Although the quarter-on-quarter result came in as expected, showing a slight decline from 0.3% in Q1 to 0.2% in Q2, the yearly figure exceeded previous estimates. Year on year, the UK economy expanded 0.6% in the second quarter, revised up from 0.4%.

Commenting on the figures, Chancellor Jeremy Hunt said:

‘We know that the British economy recovered faster from the pandemic than anyone previously thought and data out today once again proves the doubters wrong.

‘We were among the fastest countries in the G7 to recover from the pandemic and since 2020 we have grown faster than France and Germany.’

This slightly more upbeat outlook has lent Sterling some support today.

However, some economists believe that the forecast remains rather bleak. Ruth Gregory, Deputy Chief UK Economist at Capital Economics, explains:

‘The final Q2 2023 GDP data release shows that the economy was a bit more resilient in the first half of this year than we previously thought. But other indicators suggest this is now fading. We still think that higher interest rates will trigger a mild recession involving a 0.5% fall in GDP in the coming quarters.

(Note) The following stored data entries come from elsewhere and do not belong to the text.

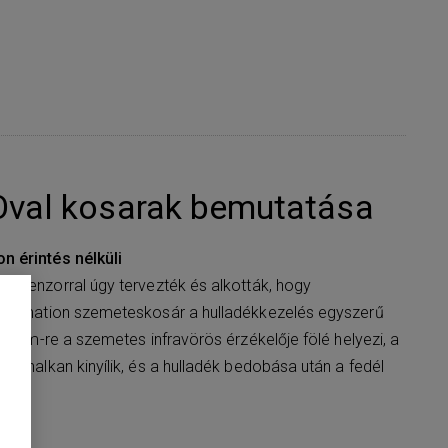
Oval kosarak bemutatása
 érintés nélküli
s szenzorral úgy tervezték és alkották, hogy
Helpmation szemeteskosár a hulladékkezelés egyszerű
20 cm-re a szemetes infravörös érzékelője fölé helyezi, a
on halkan kinyílik, és a hulladék bedobása után a fedél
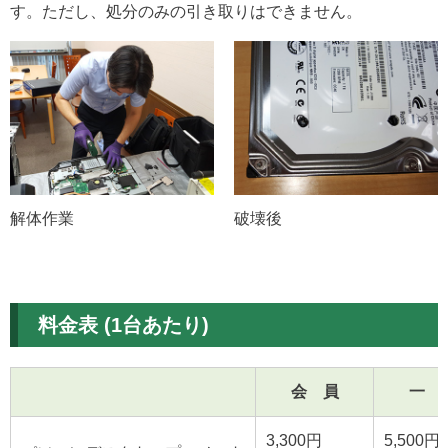
す。ただし、処分のみの引き取りはできません。
解体作業
破壊後
料金表 (1台あたり)
会 員
一 
3,300円
5,500円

‘It does not change the big picture that the economy has lagged behind all other G7 countries aside from Germany and France since the pandemic. And that’s before the full drag from higher interest rates has been felt.’

These concerns seem to be keeping a firm lid on the Pound’s gains.

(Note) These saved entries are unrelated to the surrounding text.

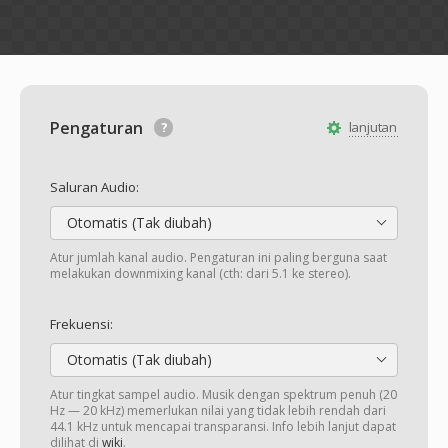
Pengaturan
lanjutan
Saluran Audio:
Otomatis (Tak diubah)
Atur jumlah kanal audio. Pengaturan ini paling berguna saat
melakukan downmixing kanal (cth: dari 5.1 ke stereo).
Frekuensi:
Otomatis (Tak diubah)
Atur tingkat sampel audio. Musik dengan spektrum penuh (20
Hz — 20 kHz) memerlukan nilai yang tidak lebih rendah dari
44.1 kHz untuk mencapai transparansi. Info lebih lanjut dapat
dilihat di
wiki
.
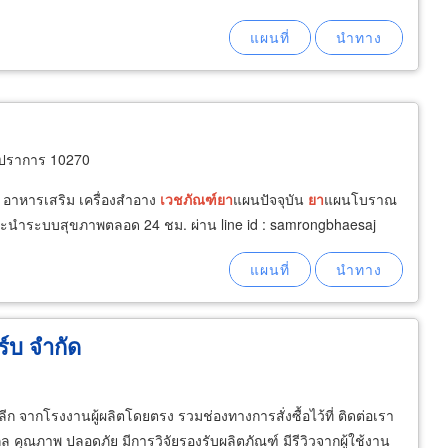
รปราการ 10270
 อาหารเสริม เครื่องสำอาง
เวชภัณฑ์
ยา
แผนปัจจุบัน
ยา
แผนโบราณ
ะนำระบบสุขภาพตลอด 24 ชม. ผ่าน line id : samrongbhaesaj
ร์บ จำกัด
ปลีก จากโรงงานผู้ผลิตโดยตรง รวมช่องทางการสั่งซื้อไว้ที่ ติดต่อเรา
คุณภาพ ปลอดภัย มีการวิจัยรองรับผลิตภัณฑ์ มีรีวิวจากผู้ใช้งาน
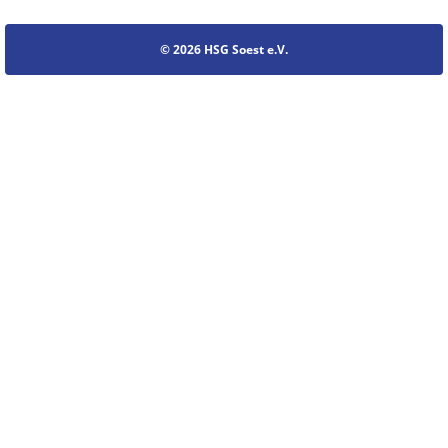
© 2026 HSG Soest e.V.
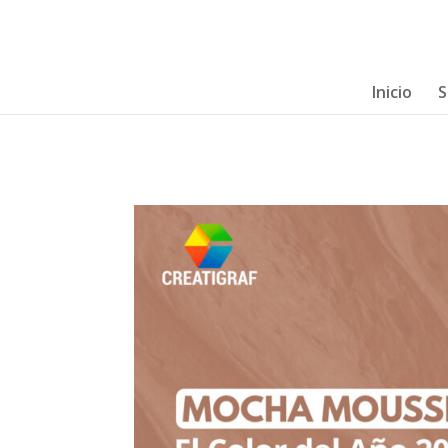
Inicio
S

US Dollar (USD) Weakens amid Risk-On Mood

Meanwhile, weakness in the US Dollar (USD) is allowing the GBP/USD exchange rate to strengthen, as the safe-haven ‘Greenback’ struggles amid a risk-on market mood.

Risk appetite has been improving over the past two days, as investors grow hopeful that easing inflation will spur central banks around the world to stop raising interest rates.

Today, the latest inflation data from the US and the Eurozone are both expected to show that price pressures continue to abate. Markets are growing more optimistic in anticipation of these releases, which is denting demand for the ‘Greenback’.

USD investors also seem cautious ahead of the inflation release, as it could spark notable volatility. As such, traders seem unwilling to defend the US Dollar as it cedes ground to the Pound.

GBP/USD Exchange Rate Forecast: US Dollar to Drop following Inflation Data?

Looking ahead, the US core PCE price index is set to be the main event today for GBP/USD.

The Federal Reserve’s preferred measure of inflation is expected to ease from 4.2% to 3.9%. Signs that underlying inflation continues to cool could dent bets on another Fed interest rate hike, which could put pressure on the US Dollar.

Until then, Sterling could hold on to its gains if the risk-on market mood remains.